Mas Kássia retornou a olhar para ele.

– Sinto sua falta – confessou ela.

Nicolas não ficou surpreso. E não admitiu que era recíproco; talvez porque acreditava o suficiente de que não o era.

– Se a senhorita não tem mais nada a dizer, me dirigirei à cozinha...

– Não, Nick, espera! – ela pediu, puxando de novo o braço do rapaz que já estava retornando.

Ele se virou, esperando uma continuação.

– Eu... – disse ela. – Me... Me desculpa.

Bom, aquilo era quase surpreendente.

– Eu fui uma tola. Mas preciso conversar com você, é muito, muito importante!

Nicolas bufou.

– Inferno – sussurrou. – Não temos mais assuntos a tratar, madame – concluiu, e voltou a caminhar para a cozinha, deixando a mulher frustrada atrás de si.

Entre outros garçons e irritados cozinheiros, o rapaz pegou uma garrafa do champagne sem que ninguém percebesse.
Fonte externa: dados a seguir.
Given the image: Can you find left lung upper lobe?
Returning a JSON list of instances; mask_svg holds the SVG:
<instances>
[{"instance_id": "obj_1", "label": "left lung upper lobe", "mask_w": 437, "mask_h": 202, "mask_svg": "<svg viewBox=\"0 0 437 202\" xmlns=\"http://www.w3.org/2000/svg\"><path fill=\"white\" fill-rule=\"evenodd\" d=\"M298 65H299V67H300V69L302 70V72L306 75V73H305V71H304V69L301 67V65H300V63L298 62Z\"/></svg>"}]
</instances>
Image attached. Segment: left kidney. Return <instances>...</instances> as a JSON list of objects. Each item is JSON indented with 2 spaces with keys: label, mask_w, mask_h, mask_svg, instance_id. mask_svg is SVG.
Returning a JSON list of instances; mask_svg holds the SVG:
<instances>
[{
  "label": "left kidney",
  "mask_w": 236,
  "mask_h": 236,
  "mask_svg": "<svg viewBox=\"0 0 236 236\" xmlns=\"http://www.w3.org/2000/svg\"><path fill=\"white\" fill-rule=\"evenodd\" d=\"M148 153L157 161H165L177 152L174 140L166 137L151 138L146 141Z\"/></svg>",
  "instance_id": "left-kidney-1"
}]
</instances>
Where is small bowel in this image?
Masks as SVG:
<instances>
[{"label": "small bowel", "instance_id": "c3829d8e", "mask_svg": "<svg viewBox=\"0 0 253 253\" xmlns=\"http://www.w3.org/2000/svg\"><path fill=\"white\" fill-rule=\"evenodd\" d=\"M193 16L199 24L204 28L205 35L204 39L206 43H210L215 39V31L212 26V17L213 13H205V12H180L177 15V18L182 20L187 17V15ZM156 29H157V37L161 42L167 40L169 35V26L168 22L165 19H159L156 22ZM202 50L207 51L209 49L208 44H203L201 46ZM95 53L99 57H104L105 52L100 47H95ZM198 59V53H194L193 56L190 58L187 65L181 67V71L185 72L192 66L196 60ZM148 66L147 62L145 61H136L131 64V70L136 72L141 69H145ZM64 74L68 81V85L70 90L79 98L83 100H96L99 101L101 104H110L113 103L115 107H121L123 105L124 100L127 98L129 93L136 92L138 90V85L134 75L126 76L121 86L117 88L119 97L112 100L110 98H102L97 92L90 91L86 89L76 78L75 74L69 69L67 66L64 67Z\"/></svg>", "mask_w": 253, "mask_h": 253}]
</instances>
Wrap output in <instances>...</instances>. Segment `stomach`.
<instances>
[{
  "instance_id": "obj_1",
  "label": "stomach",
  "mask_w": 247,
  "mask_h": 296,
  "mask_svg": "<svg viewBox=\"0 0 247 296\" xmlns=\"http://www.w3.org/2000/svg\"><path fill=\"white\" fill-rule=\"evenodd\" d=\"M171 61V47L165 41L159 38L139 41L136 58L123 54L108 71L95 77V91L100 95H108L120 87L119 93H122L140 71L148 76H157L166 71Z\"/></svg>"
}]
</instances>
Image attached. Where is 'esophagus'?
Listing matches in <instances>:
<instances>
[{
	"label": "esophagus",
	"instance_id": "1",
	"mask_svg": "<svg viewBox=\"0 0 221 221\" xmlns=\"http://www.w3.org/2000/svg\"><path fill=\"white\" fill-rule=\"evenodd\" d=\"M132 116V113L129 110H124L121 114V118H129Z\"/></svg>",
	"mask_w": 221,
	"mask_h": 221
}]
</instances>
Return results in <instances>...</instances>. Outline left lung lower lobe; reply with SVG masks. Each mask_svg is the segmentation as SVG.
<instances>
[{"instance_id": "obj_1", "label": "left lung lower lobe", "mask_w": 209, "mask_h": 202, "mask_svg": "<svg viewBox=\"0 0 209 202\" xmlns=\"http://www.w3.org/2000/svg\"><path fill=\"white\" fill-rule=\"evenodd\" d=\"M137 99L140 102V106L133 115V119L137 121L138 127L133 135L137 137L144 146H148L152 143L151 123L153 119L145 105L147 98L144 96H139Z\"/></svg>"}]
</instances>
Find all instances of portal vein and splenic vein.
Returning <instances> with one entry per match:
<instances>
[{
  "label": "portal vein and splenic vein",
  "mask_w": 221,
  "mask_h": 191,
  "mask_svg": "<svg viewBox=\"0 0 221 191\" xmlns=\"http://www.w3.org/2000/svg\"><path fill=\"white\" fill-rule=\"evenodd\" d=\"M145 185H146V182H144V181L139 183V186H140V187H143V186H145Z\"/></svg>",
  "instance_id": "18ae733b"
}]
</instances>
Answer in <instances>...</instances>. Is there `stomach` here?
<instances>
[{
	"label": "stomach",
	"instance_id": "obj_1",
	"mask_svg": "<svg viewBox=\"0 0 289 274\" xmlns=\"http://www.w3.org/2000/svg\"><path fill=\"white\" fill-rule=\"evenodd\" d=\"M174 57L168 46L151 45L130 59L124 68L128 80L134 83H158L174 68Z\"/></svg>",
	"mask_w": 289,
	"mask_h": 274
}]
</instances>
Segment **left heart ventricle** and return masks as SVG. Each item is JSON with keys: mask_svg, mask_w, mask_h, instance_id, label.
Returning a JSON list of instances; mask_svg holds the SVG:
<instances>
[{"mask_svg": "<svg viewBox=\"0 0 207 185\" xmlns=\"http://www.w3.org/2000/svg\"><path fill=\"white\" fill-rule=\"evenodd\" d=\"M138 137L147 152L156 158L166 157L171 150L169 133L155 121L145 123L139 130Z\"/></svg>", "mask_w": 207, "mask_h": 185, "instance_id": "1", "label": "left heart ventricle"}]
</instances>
Entrou num dos toilettes do banheiro e ficou por lá, desfrutando da combinação do álcool com as lembranças de passado recente, até a festa acabar.




[...]










Ele tivera sorte.










Não encontrara a patroa estúpida, nenhum colega dedo-duro desesperado por um aumento de salário nem uma mulher de vestido branco e brincos na orelha. Conseguiu sair do salão quando a maioria já havia indo embora. Devia ter passado das cinco da manhã, e Nicolas podia enfim ir para casa.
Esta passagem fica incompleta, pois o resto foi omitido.